Learn to read

Javier Sánchez Rois, Gradiant

The ability of new devices to understand their surrounding environment increases year by year. It is common that new mobile applications and web pages use what they see and hear to develop new ways of interaction with the user, provide new forms of access and authentication or simply to obtain information about their environment. The demand for technologies enabling this type of learning is rising, and technology giants are showing increasing interest in such systems. As in the case of object detection and speech recognition, text recognition is no stranger to this demand, and it is indeed one of the keys to the future of smart devices.
Optical Character Recognition (OCR) is a veteran technology. With its origins in the 1970s, its evolution have been fueled by the enormous progress in areas like image processing and pattern recognition. In fact, text in documents and images under controlled conditions is considered part of a mature technology. Proof of this are the different software solutions that exist, many of them embedded within text processors or included in clod storage services (such as Google’s Tesseract [1]). However, the era of mobile devices poses a new challenge: to locate and recognize text in uncontrolled conditions, where a number of factors (irregular illumination, perspective changes, occlusions..) hamper the process.

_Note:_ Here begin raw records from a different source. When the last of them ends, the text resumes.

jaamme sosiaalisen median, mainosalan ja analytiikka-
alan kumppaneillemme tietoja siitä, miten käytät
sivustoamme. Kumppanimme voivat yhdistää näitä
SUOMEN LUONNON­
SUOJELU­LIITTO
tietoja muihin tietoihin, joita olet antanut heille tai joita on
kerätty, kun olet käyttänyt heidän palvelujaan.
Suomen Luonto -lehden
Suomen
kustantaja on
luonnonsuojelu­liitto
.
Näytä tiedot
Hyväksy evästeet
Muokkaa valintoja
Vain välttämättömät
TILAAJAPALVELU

The interest in the development of algorithms capable of reading text in natural environments has motivated different academic events such as the ICDAR [2] conferences, where the advent of innovative techniques and studies has taken place. Moreover, in recent years new text recognition systems have been presented: the Naptha plugin [3], for example, capable of detecting and recognizing text in any element present in a web browser, while Google recently presented a technology [4] capable of reading more than 90% of text “captchas”. The interest in such systems becomes even higher if we think to the emergence of new smart devices (such as Google Glass) and the rise of augmented reality.
Though obtaining a system able to recognize the text you see on the street every day is a major challenge to the existing technologies, we will be witnessing the appearance of new devices able to read for us soon. GRADIANT wants to be part of this great challenge and, in projects like MAVEN [5], is currently working on the development of systems capable of recognizing text in natural images.